Böller sind ja etwas zutiefst Männliches, um das Ganze mal auf eine geschlechtsspezifische Ebene zu heben. Dennoch geht diese ganze Ballerei und das Abschießen zweifelhafter Raketen mit noch zweifelhafteren Effekten total an mir vorbei.

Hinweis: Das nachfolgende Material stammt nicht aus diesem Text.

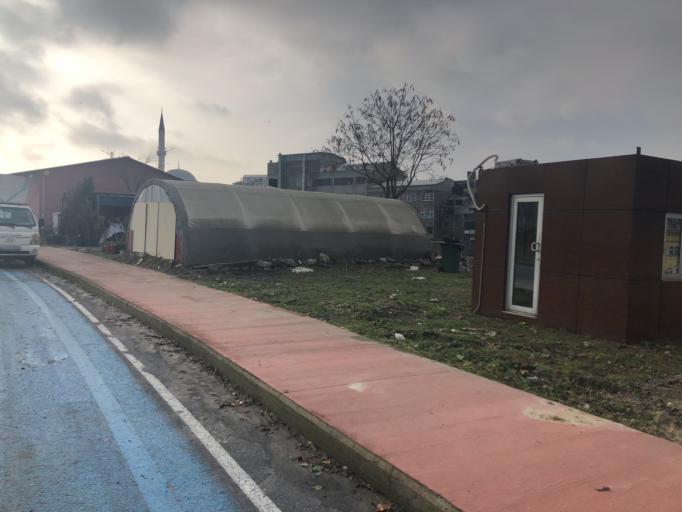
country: TR
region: Istanbul
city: merter keresteciler
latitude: 41.0225
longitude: 28.8861
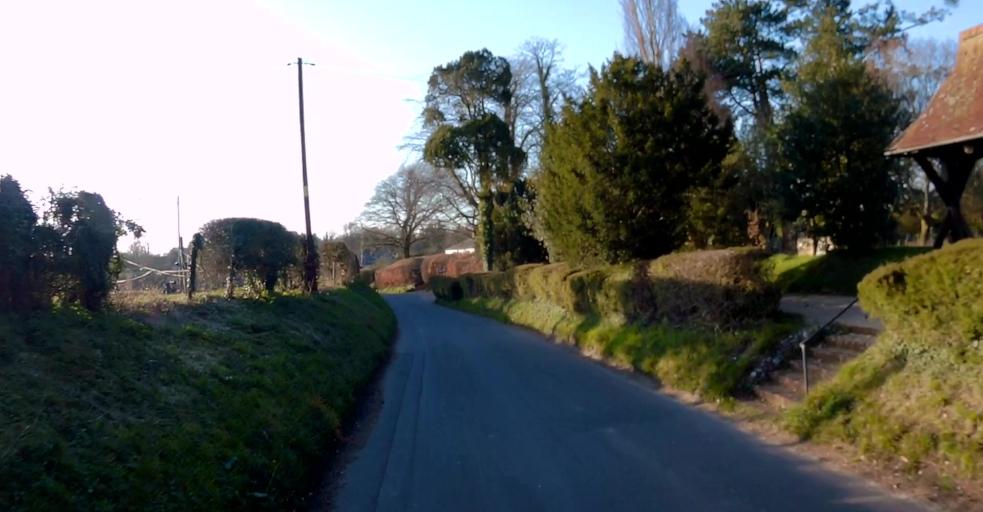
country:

Zudem: Für kleine Kinder ist das Gebombe für Arme nicht wirklich ein Spaß. Wir handhaben Silvester wie jeden anderen Tag. Die Kinder gehen um 20 Uhr, vielleicht euch ein wenig später (es sind ja Ferien), ins Bett. Und dann hoffen wir, dass das Geballer nicht allzu heftig ausfällt und die Kinder so tief schlummern, dass sie die ersten Minuten und vielleicht Stunden des Neuen Jahres verschlafen. Die Kinder haben ganz natürlich Angst vor dem nächtlichen Schießen. Sind sie schon etwas größer, kann man es in seinen Erklärungen mit Vernunft probieren. Sind sie noch kleiner, dann hilft nur Trösten – und wenn man Glück hat, dauert es keine Stunden. Wenn man dann die nächtliche Arbeit hinter sich hat, beginnt die nächste Hoffnungsphase: Hoffentlich sind die Kinder nicht schon wieder um 6 Uhr wach. Dann ist der Start ins Neue Jahr nämlich ordentlich verkorkst – und zwar für alle Beteiligten.

Natürlich sehe ich den Tag kommen, an dem unsere Kinder Böller toll finden. Und natürlich werde ich ihnen den korrekten Umgang damit beibringen. Aber ich bin um jedes Jahr froh, in dem mir dieser Teil von Know-how-Transfer erspart bleibt.

Lieber Einzelhandel, hab‘ jedoch keine Angst. Ich werde das gesparte Geld anderweitig zum Konsumieren nutzen.